First, let us assume the validity of the “impossible trinity” as proposed by the Mundell-Fleming Trilemma, which is that a country cannot simultaneously have a fixed exchange rate, monetary discretion, and free international flows of capital.
Next, let us agree with Facebook and its partners that “global, open, instant, and low-cost movement of money will create immense economic opportunity and more commerce across the world.” If we agree with them on that, it makes sense to praise them for stating that “The goal of the Libra Blockchain is to serve as a solid foundation for financial services, including a new global currency, which could meet the daily financial needs of billions of people.”
However, something needs to give. It is not realistic to assume that you will be able to create a “global currency” that will allow “open, instant, and low-cost movement of money” around the world when this would infringe with impunity on the monetary prerogatives of those countries who wish to control their own money supply and at the same time keep their foreign exchange rate fixed. I do not see, for instance, India or China going along with that—and if that is the case, it means 36 percent of the world’s population will be out.
Another relevant activity performed by a central bank, as mainly responsible for the exercise of the sovereign’s monetary prerogatives, is its provision of liquidity (as lender of last resort) to financial institutions issuing claims denominated in the currency the central bank issues. The fact that no single Libra will be minted without the backing of a corresponding reserve in hard currency (as happens with a currency board) does not eliminate the problem that claims denominated in Libras may be issued. A currency board, conceptually, may solve the problem of guaranteeing the monetary base, but it is no solution for problems of liquidity if there is fractional reserve banking.
Are Facebook and its partners prepared to forbid the nodes in their network, such as the managers of digital wallets, from opening credit in Libras to their customers? I doubt they would want to forbid this. Alternatively, would Facebook and its partners accept being regulated as financial institutions by the U.S. government in order to benefit from its umbrella? If so, from where will come the cost reductions they are hoping to realize in comparison with regulated banks?
The main impediment, though, remains the question of the state’s monetary prerogatives as a key instrument for the financing of armed conflict.
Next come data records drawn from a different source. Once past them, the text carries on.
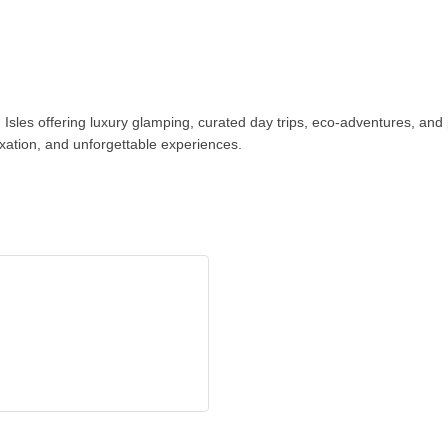
n Isles offering luxury glamping, curated day trips, eco-adventures, an
axation, and unforgettable experiences.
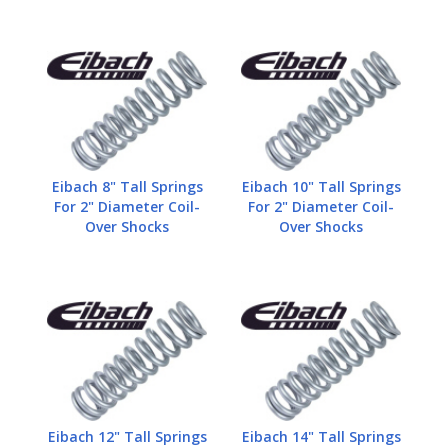
Eibach 8" Tall Springs
Eibach 10" Tall Springs
For 2" Diameter Coil-
For 2" Diameter Coil-
Over Shocks
Over Shocks
Eibach 12" Tall Springs
Eibach 14" Tall Springs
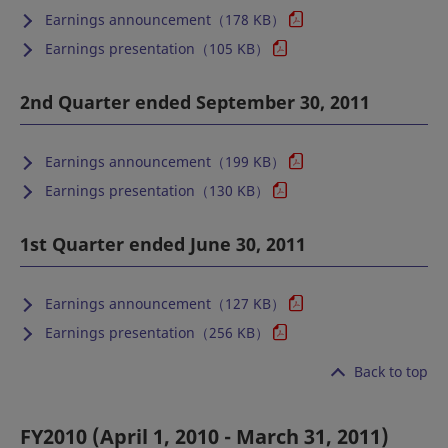
Earnings announcement（178 KB）
Earnings presentation（105 KB）
2nd Quarter ended September 30, 2011
Earnings announcement（199 KB）
Earnings presentation（130 KB）
1st Quarter ended June 30, 2011
Earnings announcement（127 KB）
Earnings presentation（256 KB）
Back to top
FY2010 (April 1, 2010 - March 31, 2011)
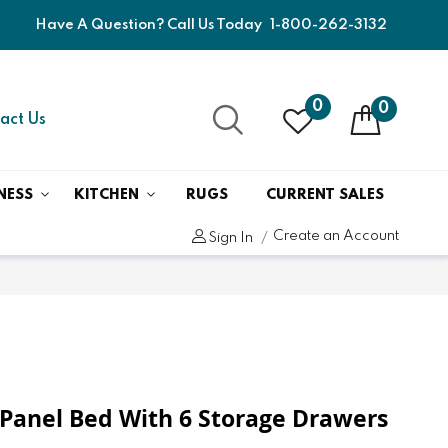
Have A Question? Call Us Today
1-800-262-3132
0
0
act Us
NESS
KITCHEN
RUGS
CURRENT SALES
Create an Account
Sign In
Panel Bed With 6 Storage Drawers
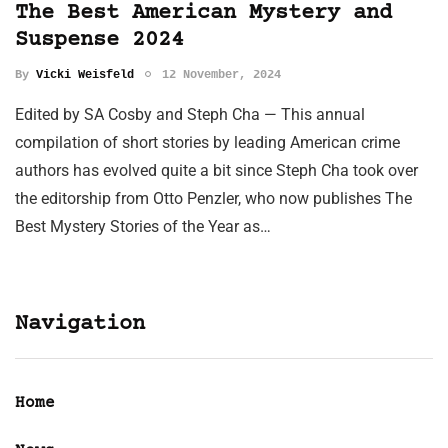
The Best American Mystery and
Suspense 2024
By
Vicki Weisfeld
12 November, 2024
Edited by SA Cosby and Steph Cha — This annual
compilation of short stories by leading American crime
authors has evolved quite a bit since Steph Cha took over
the editorship from Otto Penzler, who now publishes The
Best Mystery Stories of the Year as…
Navigation
Home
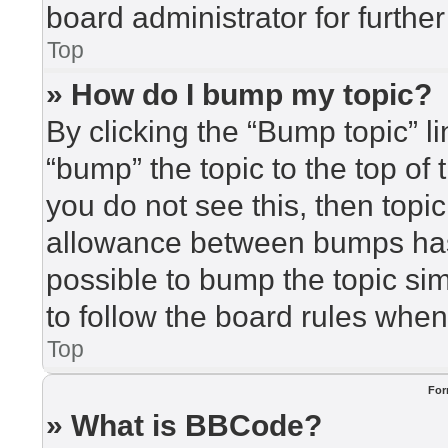
board administrator for further
Top
» How do I bump my topic?
By clicking the “Bump topic” l
“bump” the topic to the top of 
you do not see this, then top
allowance between bumps has 
possible to bump the topic sim
to follow the board rules when
Top
For
» What is BBCode?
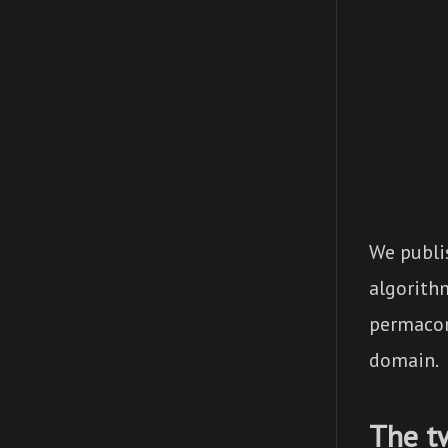
We publi
algorith
permacom
domain.
The t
Anything that would reduce the capacity of the U.S. government to float its debt is a security risk for the country. It is as simple as that.
I do not think that reducing the floating of U.S. dollars, and lessening the dollar’s role as the reserve currency of the world—which the creation of a leveraged system like the Libra would do—would be acceptable to those holding “the Treasury view.” I do not think, either, that a system that would give discretion to Facebook and company to accept, say, Chinese currency as part of their reserves (and therefore to reduce the role of the U.S. dollar) in exchange for a license by the Chinese government to enjoy commercial opportunities in China would be acceptable to those who take “the Treasury view.”
To be sure, the problems discussed here do not seem insurmountable. And perhaps there is room, between the cracks, to make a lot of money with this project. However, more attention must be paid to the essential nature of monetary arrangements if the Libra architects want to succeed in becoming a significant part of these arrangements.